The second is that I think it's the most practically plausible and workable approach. It deals with the system as we have it and makes changes from there to improve efficiency and market incentives without undoing everything and trying to start over.
And I guess the third thing is that it doesn't cede to the federal government all centralized control, which I think for a lot of people would be troublesome in the sense of many medical ethics questions would all end up getting handled probably in the governmental bureaucratic sense, which I think would be problematic.
And, finally, controlling costs is either a matter of efficiency or queuing, in a sense. And market incentives, financial incentives with oversight can get to more efficiency, trying to do things where people decide on their own that this is less valuable than the price we've been paying and not doing it anymore, which I think is better than just putting people in line a little bit randomly.
CHAIRMAN PELLEGRINO: Thank you very much. I'm going to ask Professor Carl Schneider and Professor Gómez-Lobo to open the discussion, and then there will be an opportunity for the panelists, who have been very faithful to my request in being brief and to the point, to expand on their own impressions.
DR. SCHNEIDER: I take that as an implicit invitation to be brief, so I will ask one question. We've now heard from a number of people who have a number of different analyses of the present crisis, if that's how — I shouldn't have used that word — the present difficulties in American health care.

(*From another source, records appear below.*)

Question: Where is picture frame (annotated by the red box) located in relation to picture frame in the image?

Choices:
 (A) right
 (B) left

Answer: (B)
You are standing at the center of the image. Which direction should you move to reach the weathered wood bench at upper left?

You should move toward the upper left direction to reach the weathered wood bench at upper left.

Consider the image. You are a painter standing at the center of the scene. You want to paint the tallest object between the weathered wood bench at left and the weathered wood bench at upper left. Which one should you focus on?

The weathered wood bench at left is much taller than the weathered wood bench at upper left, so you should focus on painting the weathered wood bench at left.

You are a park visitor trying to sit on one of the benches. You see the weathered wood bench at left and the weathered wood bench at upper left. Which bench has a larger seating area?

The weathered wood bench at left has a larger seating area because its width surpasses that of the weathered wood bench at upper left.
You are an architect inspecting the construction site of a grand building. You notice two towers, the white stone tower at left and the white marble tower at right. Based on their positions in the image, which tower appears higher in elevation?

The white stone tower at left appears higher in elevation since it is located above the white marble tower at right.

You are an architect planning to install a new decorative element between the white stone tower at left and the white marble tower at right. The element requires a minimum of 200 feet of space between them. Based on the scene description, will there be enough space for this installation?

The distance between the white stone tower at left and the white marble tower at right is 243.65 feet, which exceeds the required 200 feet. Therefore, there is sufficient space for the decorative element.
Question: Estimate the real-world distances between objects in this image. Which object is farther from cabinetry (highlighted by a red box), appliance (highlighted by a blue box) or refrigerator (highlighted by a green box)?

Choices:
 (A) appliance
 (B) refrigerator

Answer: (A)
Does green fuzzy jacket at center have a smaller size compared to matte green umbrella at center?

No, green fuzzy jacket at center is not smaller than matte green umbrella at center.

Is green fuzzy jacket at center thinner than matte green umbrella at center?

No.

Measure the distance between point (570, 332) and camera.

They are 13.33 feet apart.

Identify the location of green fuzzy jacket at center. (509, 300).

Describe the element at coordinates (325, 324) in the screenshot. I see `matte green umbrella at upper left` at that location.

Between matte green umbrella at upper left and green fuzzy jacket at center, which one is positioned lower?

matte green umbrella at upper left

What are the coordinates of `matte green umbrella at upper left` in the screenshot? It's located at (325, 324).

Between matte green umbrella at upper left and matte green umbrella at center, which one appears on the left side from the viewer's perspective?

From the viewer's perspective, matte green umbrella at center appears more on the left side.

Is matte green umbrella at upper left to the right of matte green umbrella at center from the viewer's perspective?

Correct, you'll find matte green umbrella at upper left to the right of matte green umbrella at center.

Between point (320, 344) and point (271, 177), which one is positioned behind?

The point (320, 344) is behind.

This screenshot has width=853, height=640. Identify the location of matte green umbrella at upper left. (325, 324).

And many of the people have spoken with extraordinary confidence and force and have been quite willing to say that the alternatives to their program are highly unsatisfactory. These arguments are all based on data and empirical evidence and arguments that we are entirely incompetent to evaluate. And I take that to be common ground.
DR. WOOLHANDLER: I don't understand your point. Why would you be incompetent to evaluate these arguments?
DR. SCHNEIDER: Because, for example, I think that there are other ways to read the Rand study than the one that you suggested. In order to take the argument about the Rand study seriously, we would need to look at the Rand study to see what it said.
So my question is is there any useful role that we can play, given that we are incompetent to choose amongst the many programs, not just today, that we've heard about?
CHAIRMAN PELLEGRINO: May I ask the panelists to hold until Professor Gómez-Lobo has his chance to open the discussion. Alfonso?
PROF. GÓMEZ-LOBO: I'll probably be not as brief as Carl, but brief enough, I take it.
What I'm going to do is I'm not going to enter into the merits of each of the three proposals because I take my task to be to take the different views we have and to try to reach some basic ethical view that I hope might govern our own deliberation about this.
Now, we have heard quite a bit about helping the poor or helping the needy, and I disagree with that. I'd like to argue that universal coverage for health care and therefore access is an ethical issue in the sense that it's a question of justice. It's not a question of charity. It's something that we owe to each other. And I would like to make a brief argument to show that.
It seems to me that when one joins an insurance group, what one does is one enters into a kind of covenant in which those of us who are healthy are going to pay for those who are ill at that moment in exchange for reciprocal treatment at a later date. So I'm healthy, but if I'm sick, you are going to have to pitch in from your contributions to help me.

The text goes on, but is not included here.